--- start Stored data ---

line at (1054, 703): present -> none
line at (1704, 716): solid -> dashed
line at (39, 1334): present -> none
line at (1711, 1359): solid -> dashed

--- end Stored data ---
--- start Stored data ---

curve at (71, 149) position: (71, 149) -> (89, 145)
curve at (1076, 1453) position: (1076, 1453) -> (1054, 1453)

--- end Stored data ---
--- start Stored data ---

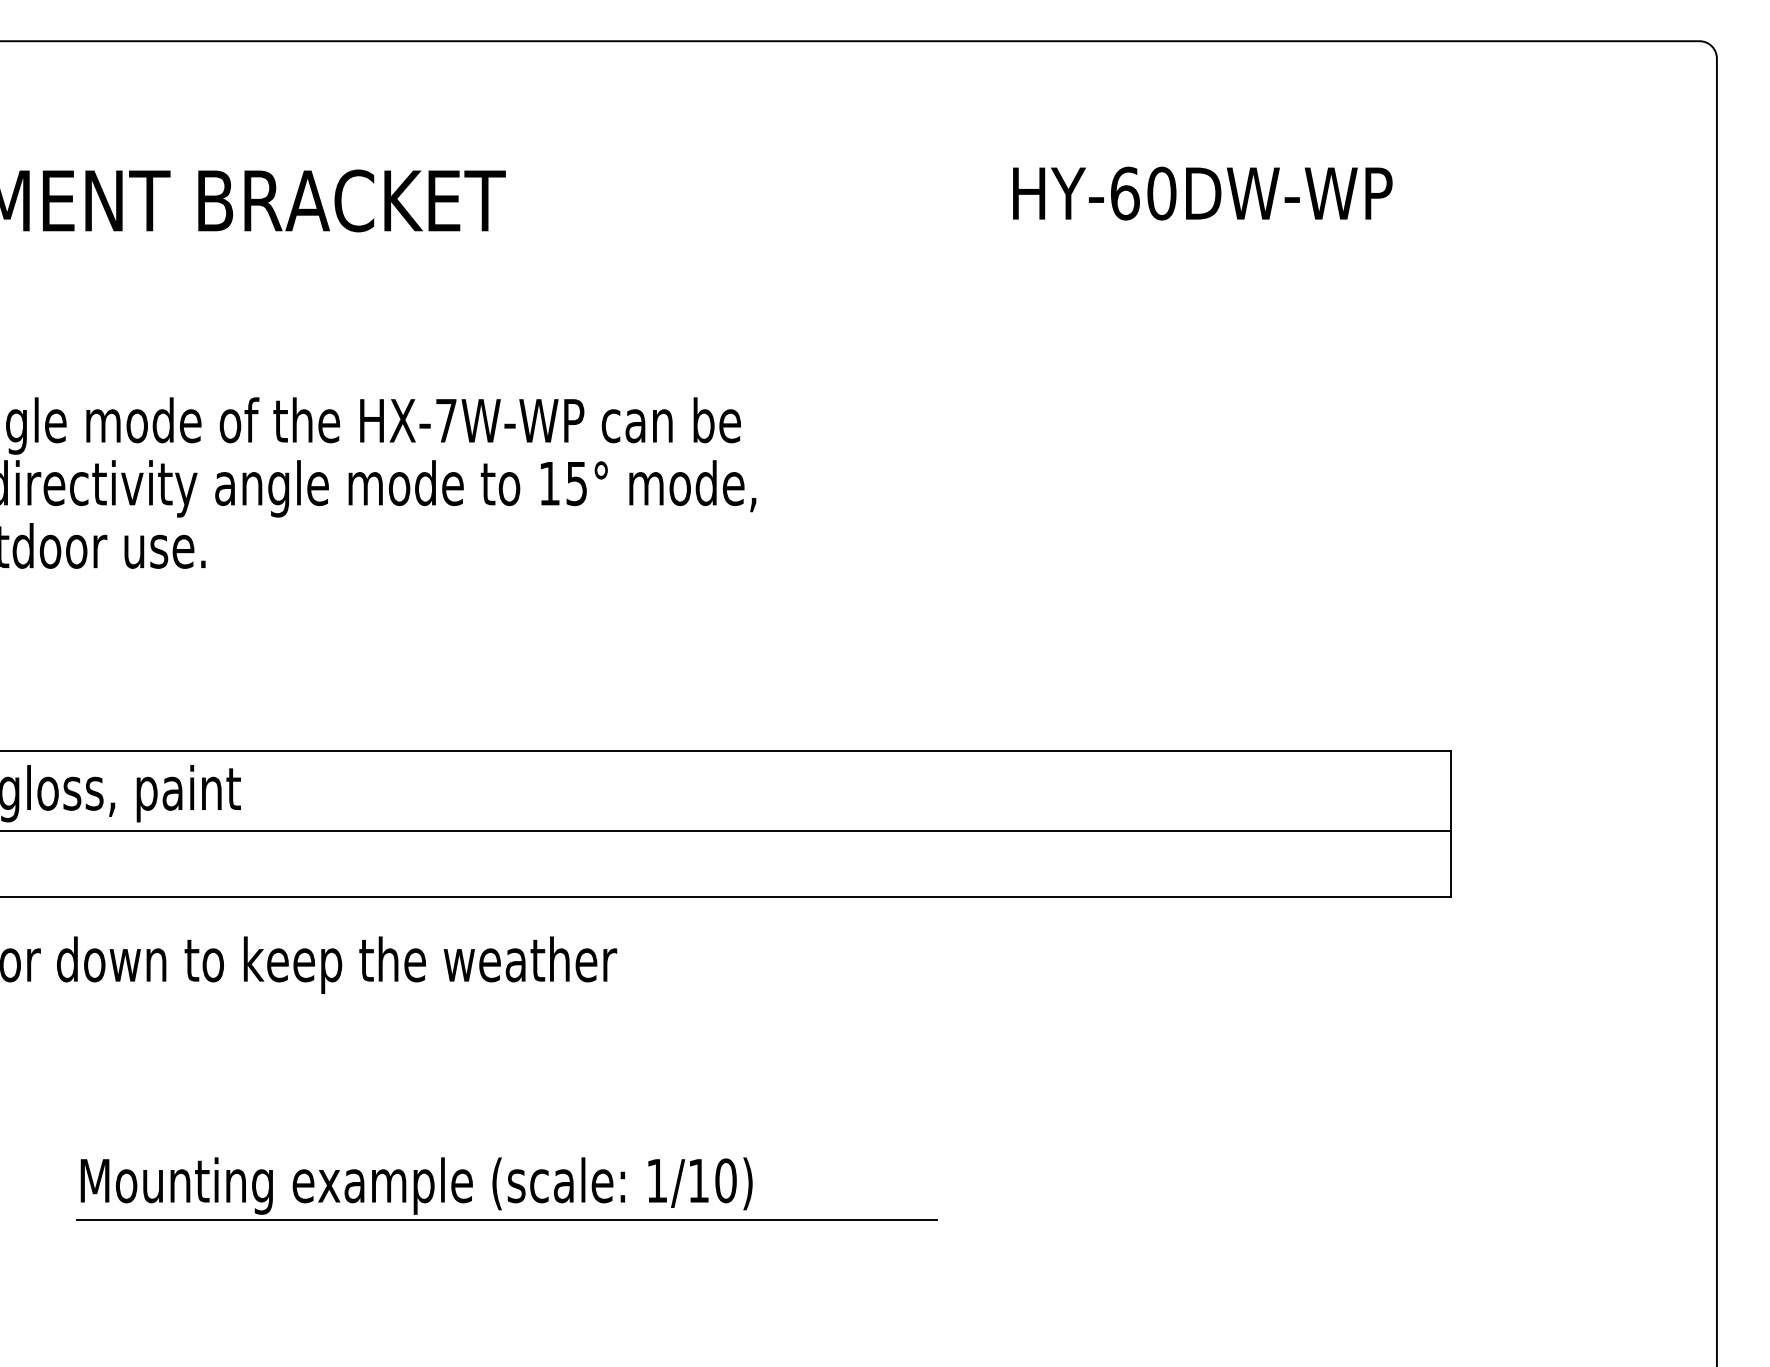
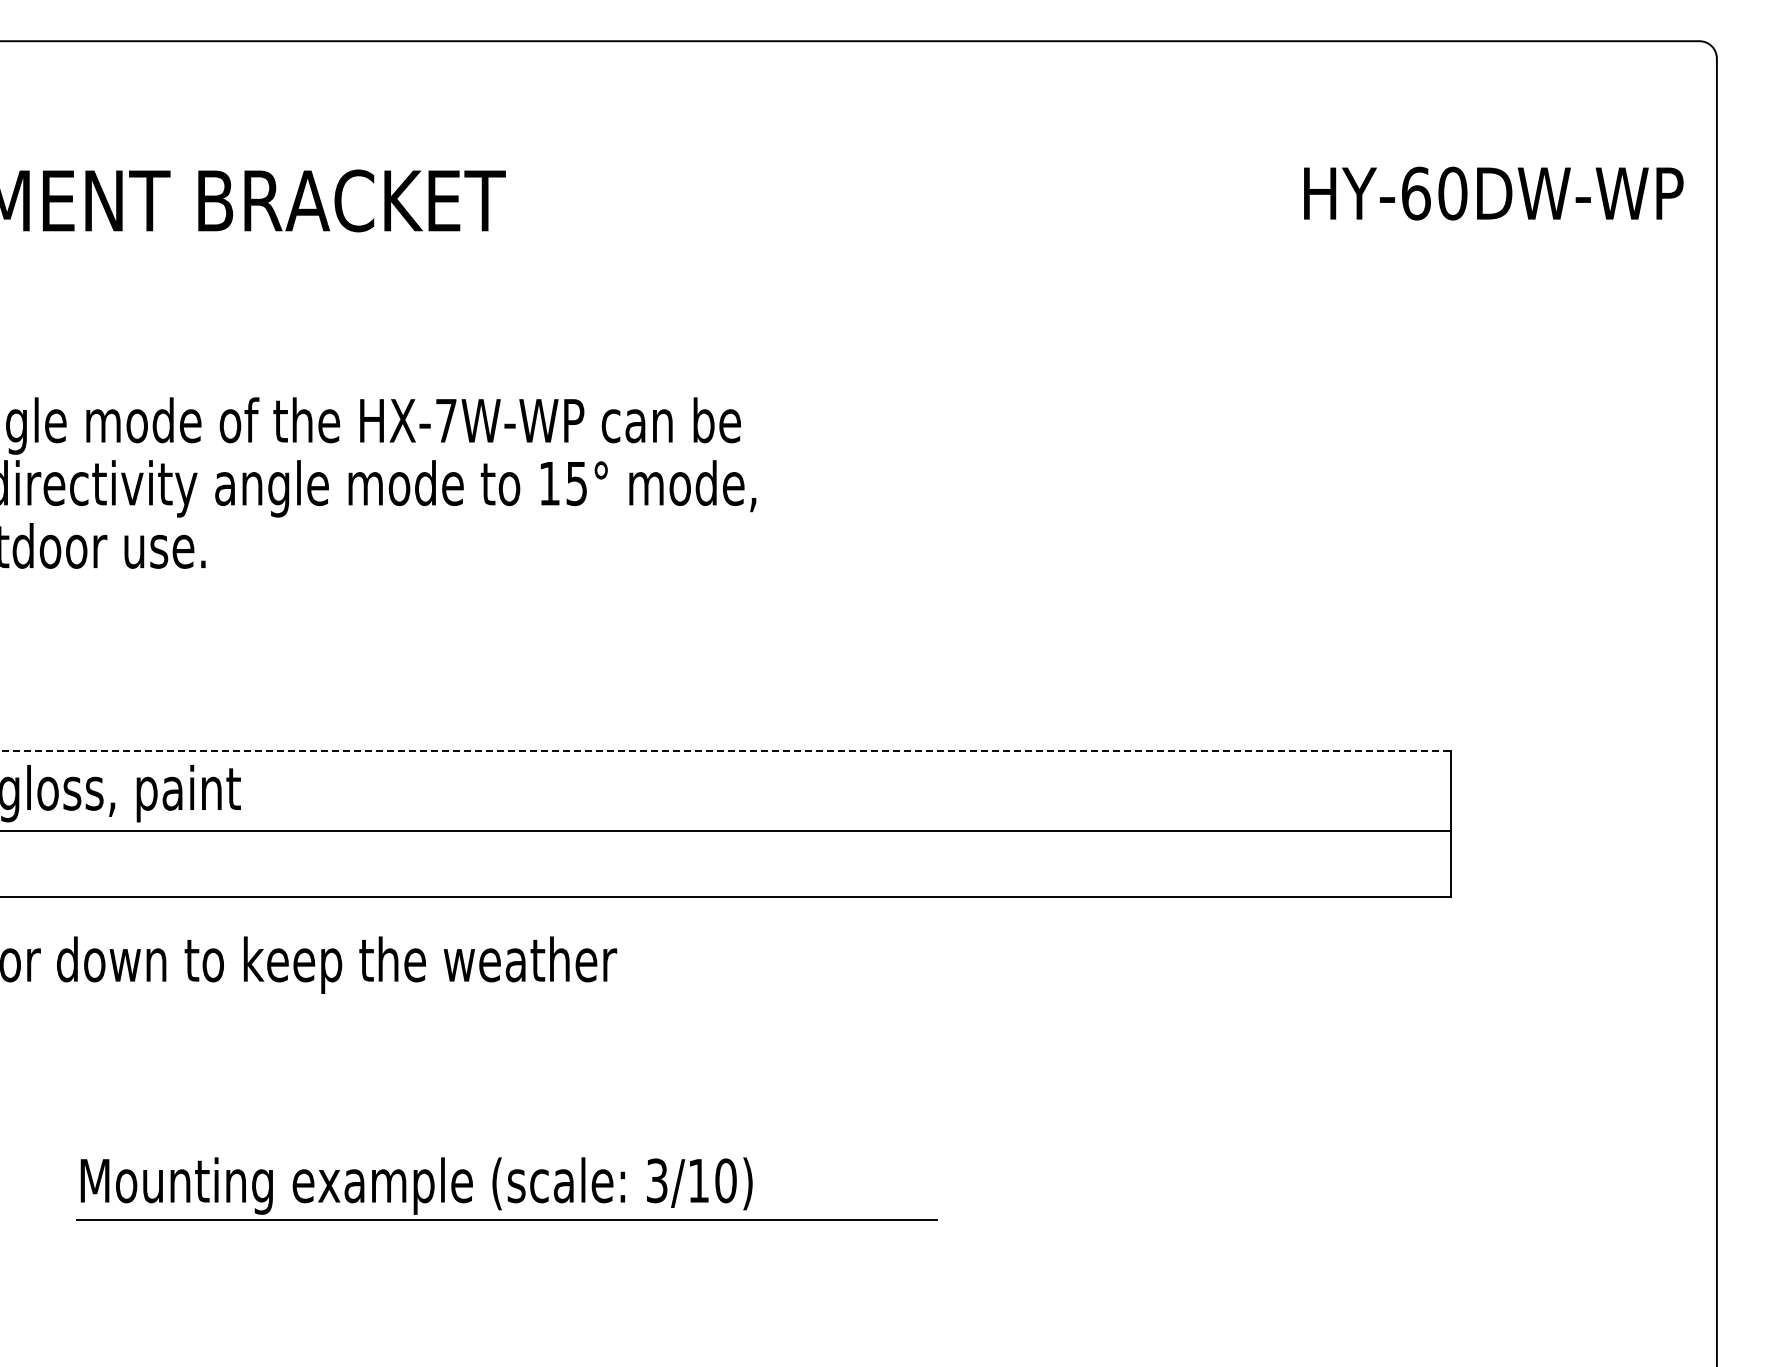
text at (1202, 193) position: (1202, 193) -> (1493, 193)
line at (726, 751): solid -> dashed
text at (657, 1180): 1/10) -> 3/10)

--- end Stored data ---

Pull out every line of the material above that contains the string "solid", matching case exactly, and copy each one in full.

• _Written solution_
line at (1704, 716): solid -> dashed
line at (1711, 1359): solid -> dashed
line at (726, 751): solid -> dashed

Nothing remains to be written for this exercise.